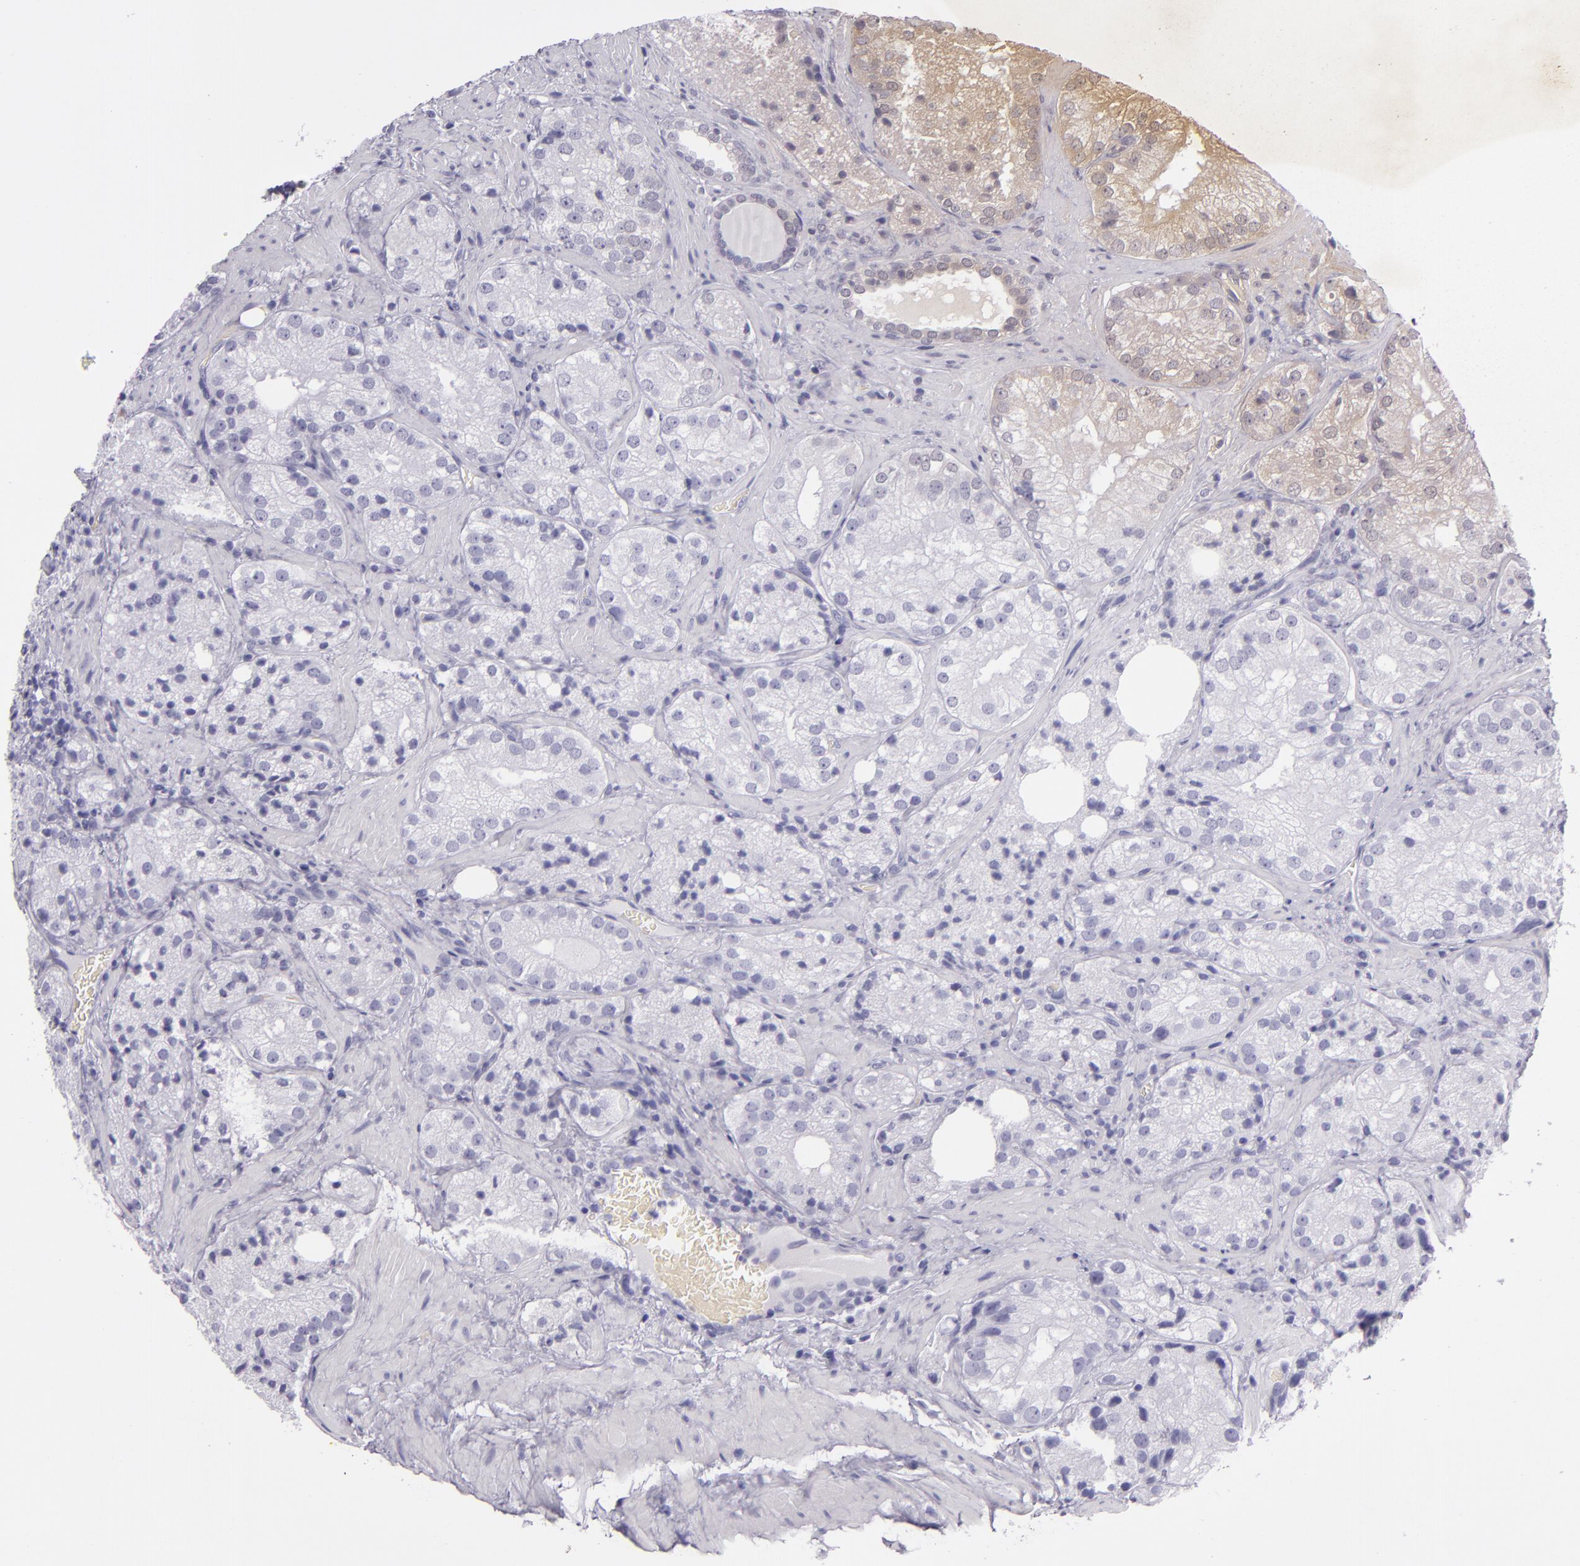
{"staining": {"intensity": "negative", "quantity": "none", "location": "none"}, "tissue": "prostate cancer", "cell_type": "Tumor cells", "image_type": "cancer", "snomed": [{"axis": "morphology", "description": "Adenocarcinoma, Low grade"}, {"axis": "topography", "description": "Prostate"}], "caption": "The image demonstrates no staining of tumor cells in prostate low-grade adenocarcinoma.", "gene": "CR2", "patient": {"sex": "male", "age": 60}}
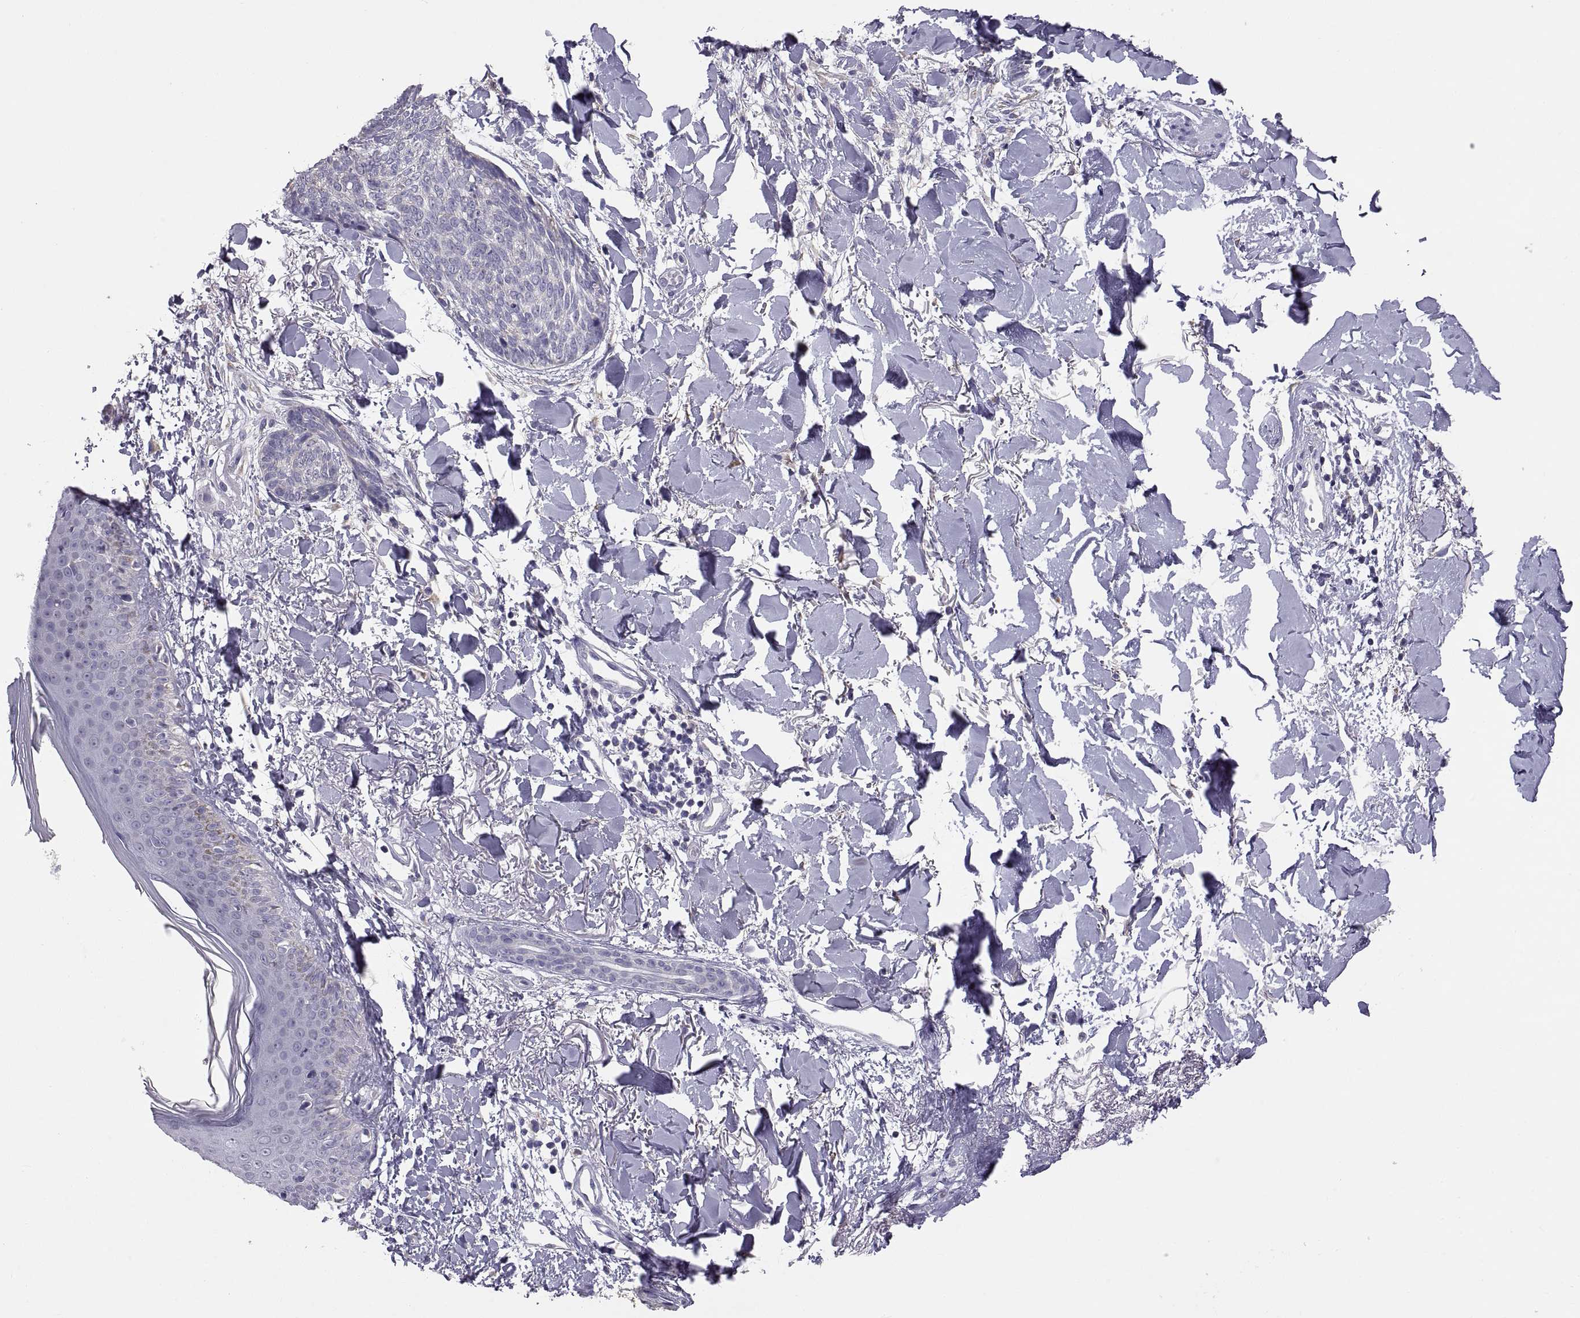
{"staining": {"intensity": "negative", "quantity": "none", "location": "none"}, "tissue": "skin cancer", "cell_type": "Tumor cells", "image_type": "cancer", "snomed": [{"axis": "morphology", "description": "Normal tissue, NOS"}, {"axis": "morphology", "description": "Basal cell carcinoma"}, {"axis": "topography", "description": "Skin"}], "caption": "IHC photomicrograph of skin cancer stained for a protein (brown), which displays no positivity in tumor cells. Nuclei are stained in blue.", "gene": "TNNC1", "patient": {"sex": "male", "age": 84}}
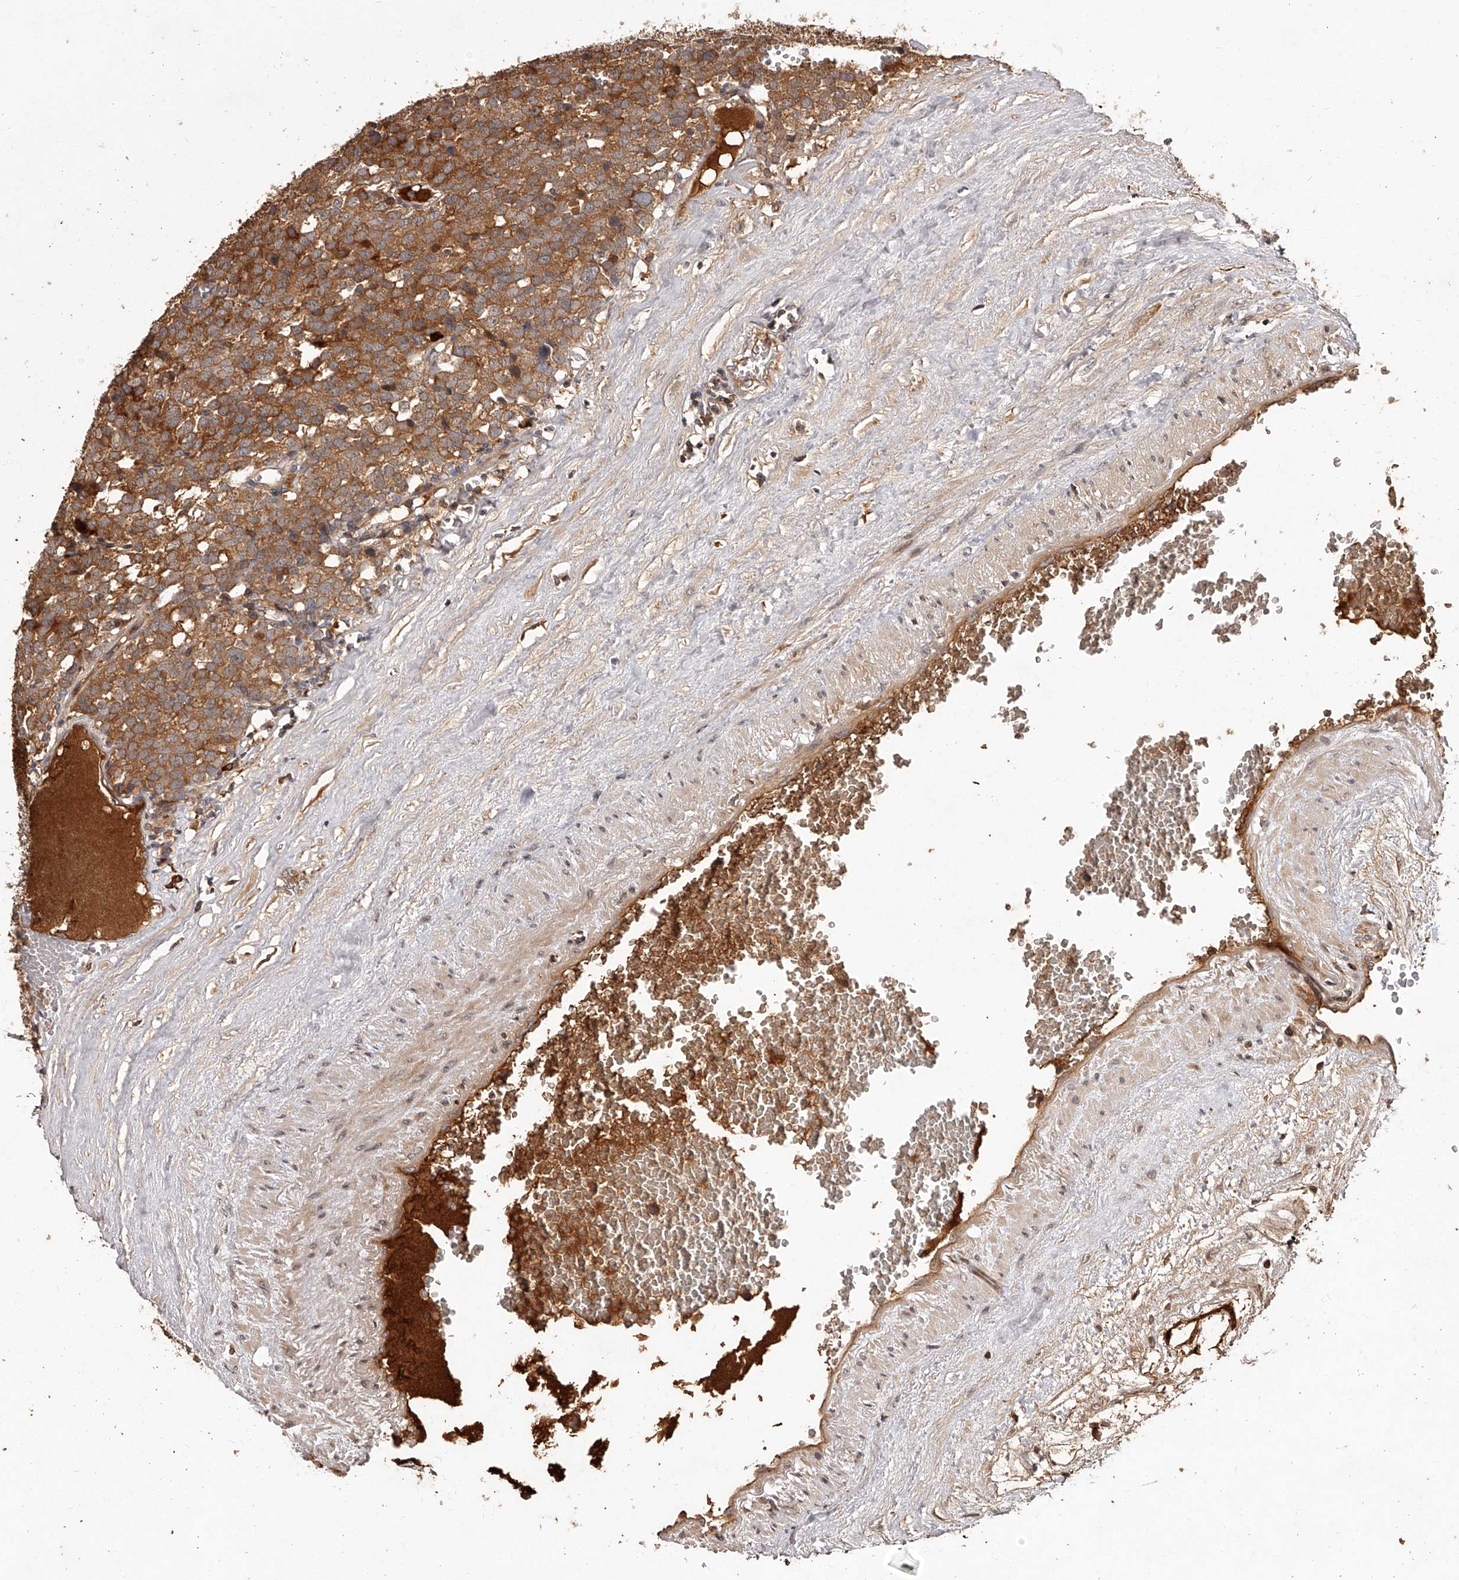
{"staining": {"intensity": "moderate", "quantity": ">75%", "location": "cytoplasmic/membranous"}, "tissue": "testis cancer", "cell_type": "Tumor cells", "image_type": "cancer", "snomed": [{"axis": "morphology", "description": "Seminoma, NOS"}, {"axis": "topography", "description": "Testis"}], "caption": "Immunohistochemical staining of human testis seminoma reveals moderate cytoplasmic/membranous protein staining in about >75% of tumor cells.", "gene": "CRYZL1", "patient": {"sex": "male", "age": 71}}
=-=-=-=-=
DESCRIPTION OF THE TASK ::
Your copy should hold each line above exactly and no pictures at all.

SOLUTION FOR THIS TASK ::
{"staining": {"intensity": "negative", "quantity": "none", "location": "none"}, "tissue": "prostate cancer", "cell_type": "Tumor cells", "image_type": "cancer", "snomed": [{"axis": "morphology", "description": "Adenocarcinoma, Low grade"}, {"axis": "topography", "description": "Prostate"}], "caption": "The image demonstrates no staining of tumor cells in prostate low-grade adenocarcinoma.", "gene": "CR2", "patient": {"sex": "male", "age": 60}}
{"staining": {"intensity": "negative", "quantity": "none", "location": "none"}, "tissue": "skin cancer", "cell_type": "Tumor cells", "image_type": "cancer", "snomed": [{"axis": "morphology", "description": "Normal tissue, NOS"}, {"axis": "morphology", "description": "Basal cell carcinoma"}, {"axis": "topography", "description": "Skin"}], "caption": "IHC photomicrograph of skin cancer stained for a protein (brown), which displays no positivity in tumor cells. Nuclei are stained in blue.", "gene": "TNNC1", "patient": {"sex": "male", "age": 84}}
{"staining": {"intensity": "moderate", "quantity": ">75%", "location": "cytoplasmic/membranous"}, "tissue": "testis cancer", "cell_type": "Tumor cells", "image_type": "cancer", "snomed": [{"axis": "morphology", "description": "Seminoma, NOS"}, {"axis": "topography", "description": "Testis"}], "caption": "Immunohistochemical staining of human testis seminoma reveals moderate cytoplasmic/membranous protein staining in about >75% of tumor cells.", "gene": "CRYZL1", "patient": {"sex": "male", "age": 71}}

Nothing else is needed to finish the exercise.